→ Exercise details: Filter the records below, keeping only lines with the string "camera".

→ The data:
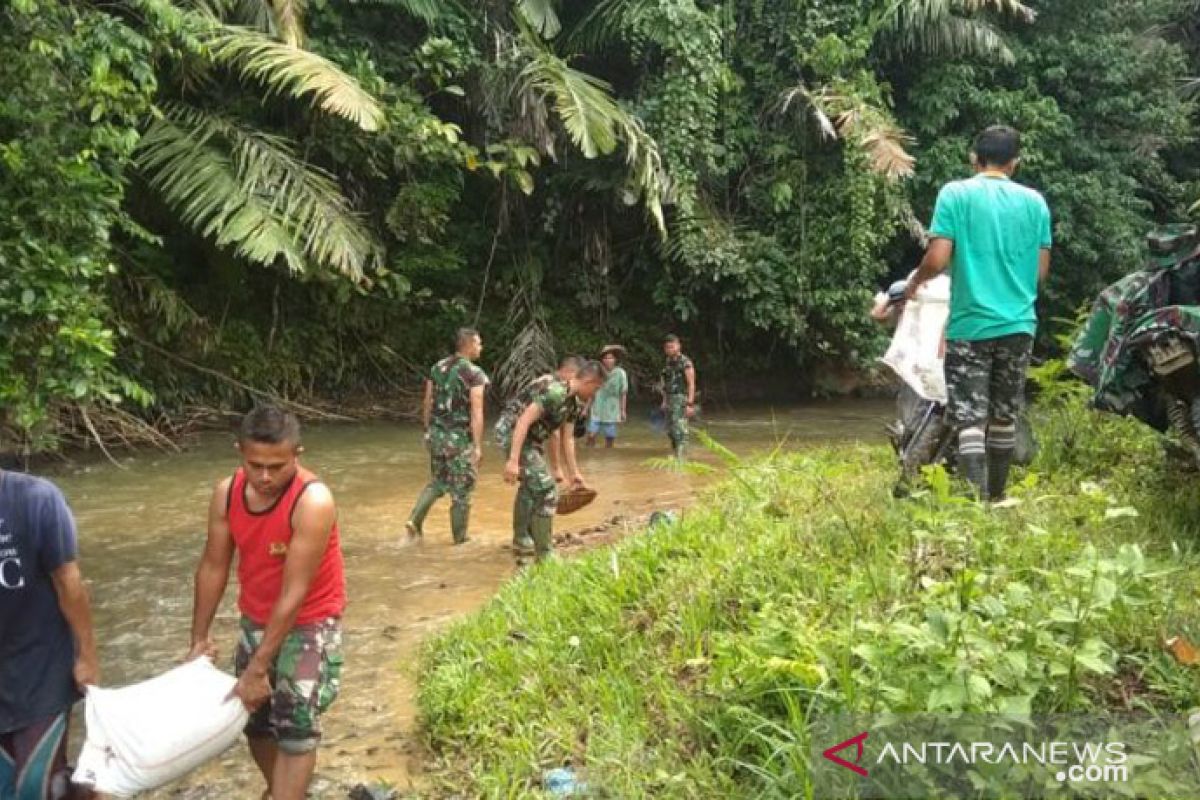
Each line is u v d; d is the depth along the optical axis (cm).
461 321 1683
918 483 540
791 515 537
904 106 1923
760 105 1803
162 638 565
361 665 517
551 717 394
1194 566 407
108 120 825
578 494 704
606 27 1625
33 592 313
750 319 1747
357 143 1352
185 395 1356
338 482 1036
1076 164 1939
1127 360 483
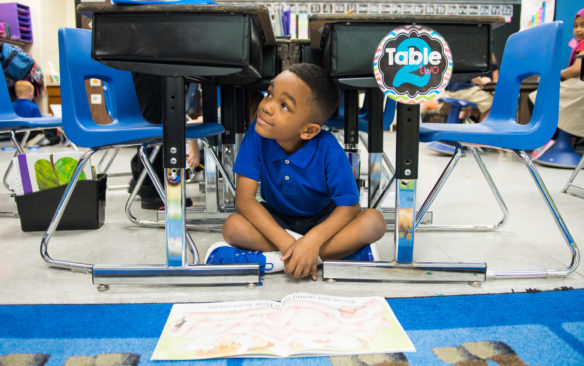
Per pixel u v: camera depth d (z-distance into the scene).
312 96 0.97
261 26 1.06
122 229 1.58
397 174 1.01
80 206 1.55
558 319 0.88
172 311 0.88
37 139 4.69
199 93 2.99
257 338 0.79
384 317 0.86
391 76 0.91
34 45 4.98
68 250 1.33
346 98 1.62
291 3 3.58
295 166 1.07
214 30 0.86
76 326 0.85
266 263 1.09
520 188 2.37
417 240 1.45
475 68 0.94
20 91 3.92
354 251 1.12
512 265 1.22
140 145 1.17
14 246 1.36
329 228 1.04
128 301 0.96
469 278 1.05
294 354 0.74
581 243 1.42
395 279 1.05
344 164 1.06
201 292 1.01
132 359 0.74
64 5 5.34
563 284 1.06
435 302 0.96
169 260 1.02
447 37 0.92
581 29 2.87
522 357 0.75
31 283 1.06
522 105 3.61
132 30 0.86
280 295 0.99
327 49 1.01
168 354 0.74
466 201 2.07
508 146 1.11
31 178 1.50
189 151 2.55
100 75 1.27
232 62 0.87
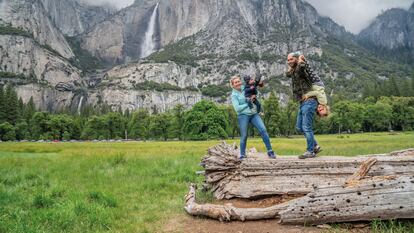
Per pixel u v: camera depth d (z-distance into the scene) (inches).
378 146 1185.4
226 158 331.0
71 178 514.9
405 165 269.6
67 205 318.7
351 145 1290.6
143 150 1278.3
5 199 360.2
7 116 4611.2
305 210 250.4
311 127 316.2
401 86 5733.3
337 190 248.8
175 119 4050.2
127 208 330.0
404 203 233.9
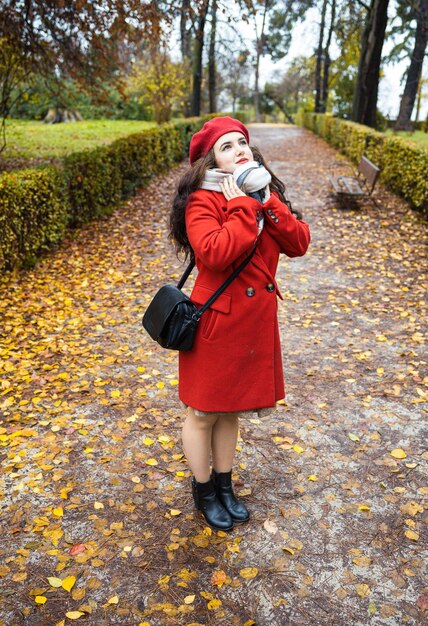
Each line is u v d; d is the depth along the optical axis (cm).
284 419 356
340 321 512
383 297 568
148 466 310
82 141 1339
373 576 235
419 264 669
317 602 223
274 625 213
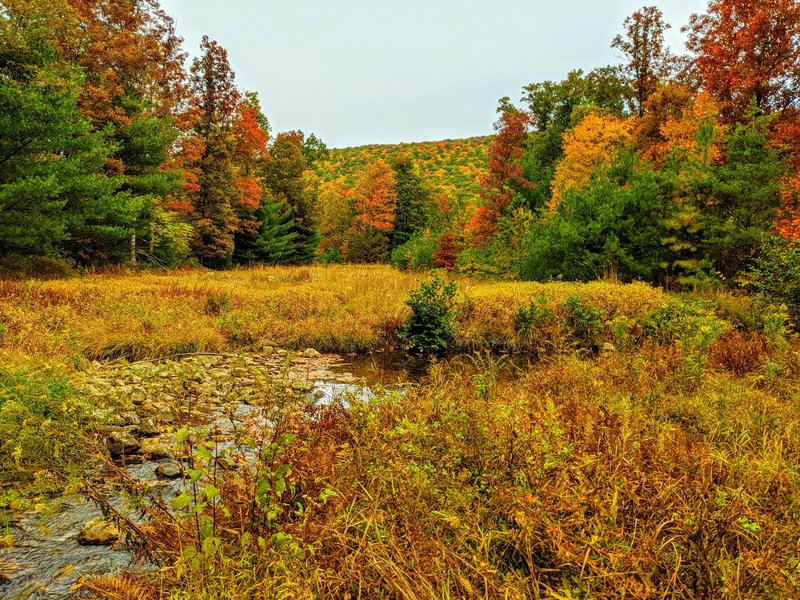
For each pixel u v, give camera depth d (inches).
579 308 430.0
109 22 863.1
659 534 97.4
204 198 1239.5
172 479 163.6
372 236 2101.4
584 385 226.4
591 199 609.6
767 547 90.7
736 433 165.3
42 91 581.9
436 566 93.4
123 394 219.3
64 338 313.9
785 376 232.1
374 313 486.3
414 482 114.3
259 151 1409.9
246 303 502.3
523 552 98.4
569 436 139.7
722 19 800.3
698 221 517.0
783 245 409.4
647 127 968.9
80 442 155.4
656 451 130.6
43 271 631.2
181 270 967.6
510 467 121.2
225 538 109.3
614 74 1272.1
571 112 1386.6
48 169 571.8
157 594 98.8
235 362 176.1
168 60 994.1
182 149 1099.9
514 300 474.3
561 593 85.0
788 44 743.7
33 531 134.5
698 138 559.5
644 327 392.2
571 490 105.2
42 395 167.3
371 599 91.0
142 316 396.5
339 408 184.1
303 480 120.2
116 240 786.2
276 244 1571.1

...

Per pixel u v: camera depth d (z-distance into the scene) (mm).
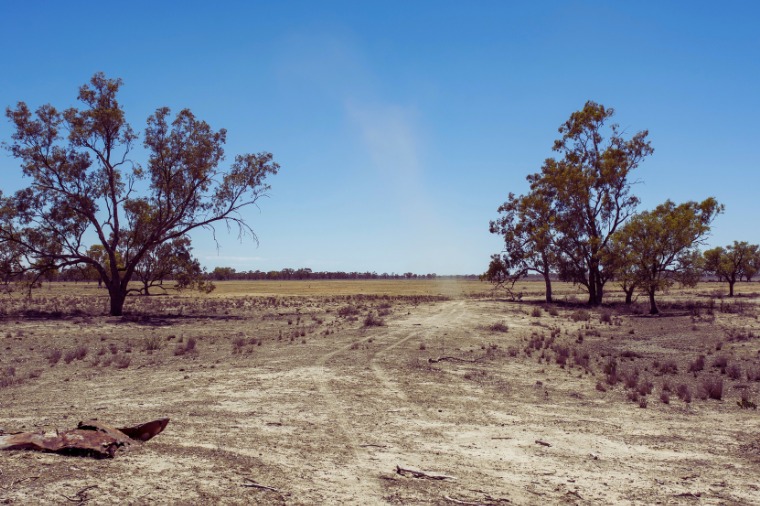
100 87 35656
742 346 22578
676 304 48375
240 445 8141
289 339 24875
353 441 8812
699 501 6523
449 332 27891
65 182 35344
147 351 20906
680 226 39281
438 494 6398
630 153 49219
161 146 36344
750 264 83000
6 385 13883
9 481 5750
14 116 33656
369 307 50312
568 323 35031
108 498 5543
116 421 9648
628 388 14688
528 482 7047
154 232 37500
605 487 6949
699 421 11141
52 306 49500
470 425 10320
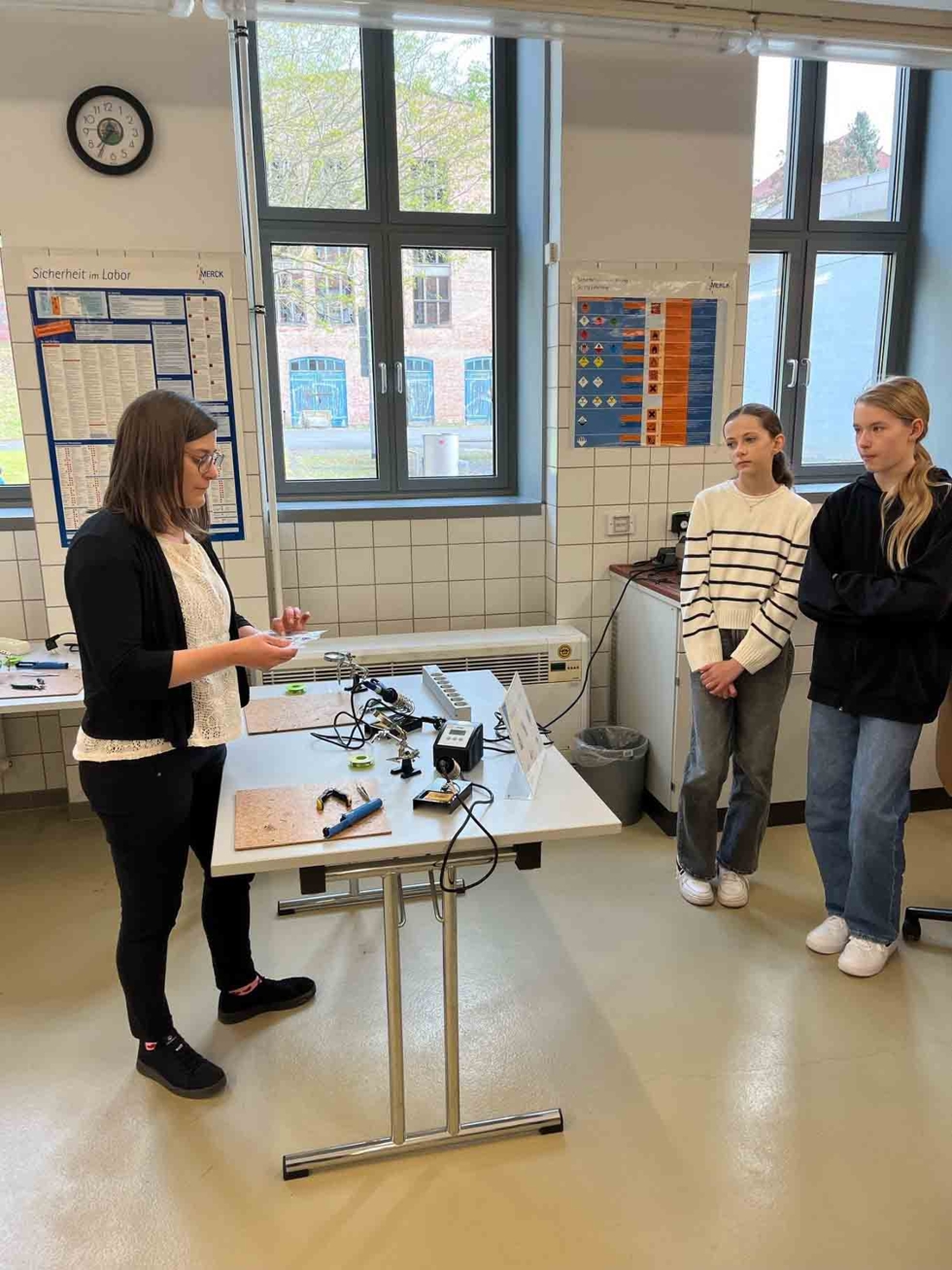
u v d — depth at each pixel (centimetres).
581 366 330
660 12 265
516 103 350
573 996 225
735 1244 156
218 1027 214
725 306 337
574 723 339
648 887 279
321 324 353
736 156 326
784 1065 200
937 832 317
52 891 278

* * *

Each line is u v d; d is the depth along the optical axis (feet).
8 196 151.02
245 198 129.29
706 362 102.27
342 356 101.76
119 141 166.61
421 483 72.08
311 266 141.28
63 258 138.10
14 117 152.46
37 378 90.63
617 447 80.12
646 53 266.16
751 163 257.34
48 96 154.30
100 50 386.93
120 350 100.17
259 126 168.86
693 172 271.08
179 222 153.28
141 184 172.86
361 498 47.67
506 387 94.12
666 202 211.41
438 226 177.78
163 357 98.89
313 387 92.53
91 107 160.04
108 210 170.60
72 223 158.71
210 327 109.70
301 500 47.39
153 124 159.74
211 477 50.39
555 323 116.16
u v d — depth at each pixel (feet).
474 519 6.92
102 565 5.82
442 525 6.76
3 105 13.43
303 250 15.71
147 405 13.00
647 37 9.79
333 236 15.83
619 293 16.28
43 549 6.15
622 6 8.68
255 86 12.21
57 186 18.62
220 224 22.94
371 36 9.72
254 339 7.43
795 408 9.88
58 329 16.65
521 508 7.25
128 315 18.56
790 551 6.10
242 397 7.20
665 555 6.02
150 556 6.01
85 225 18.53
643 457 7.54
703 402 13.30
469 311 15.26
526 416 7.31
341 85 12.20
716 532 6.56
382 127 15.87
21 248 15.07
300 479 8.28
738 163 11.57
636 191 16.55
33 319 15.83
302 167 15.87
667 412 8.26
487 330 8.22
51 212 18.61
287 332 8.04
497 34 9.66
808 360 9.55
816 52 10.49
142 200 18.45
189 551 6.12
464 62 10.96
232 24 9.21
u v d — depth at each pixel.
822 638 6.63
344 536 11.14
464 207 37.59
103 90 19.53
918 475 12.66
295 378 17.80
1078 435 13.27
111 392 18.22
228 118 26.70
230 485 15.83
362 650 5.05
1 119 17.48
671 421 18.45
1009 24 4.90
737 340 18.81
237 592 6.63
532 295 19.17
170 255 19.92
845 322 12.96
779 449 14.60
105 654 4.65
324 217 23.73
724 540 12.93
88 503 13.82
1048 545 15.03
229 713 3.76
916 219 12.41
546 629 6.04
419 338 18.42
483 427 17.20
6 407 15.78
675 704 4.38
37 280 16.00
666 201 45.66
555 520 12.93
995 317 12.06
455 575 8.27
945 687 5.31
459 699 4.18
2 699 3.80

→ Output for this task:
Per pixel u v: camera depth d (z-distance into the scene).
Per pixel u v: camera depth d (z-distance into the scene) (inches).
For each pixel u v, give camera depth d (inches).
Per pixel u v: camera depth d (z-distance into the scene) (mm).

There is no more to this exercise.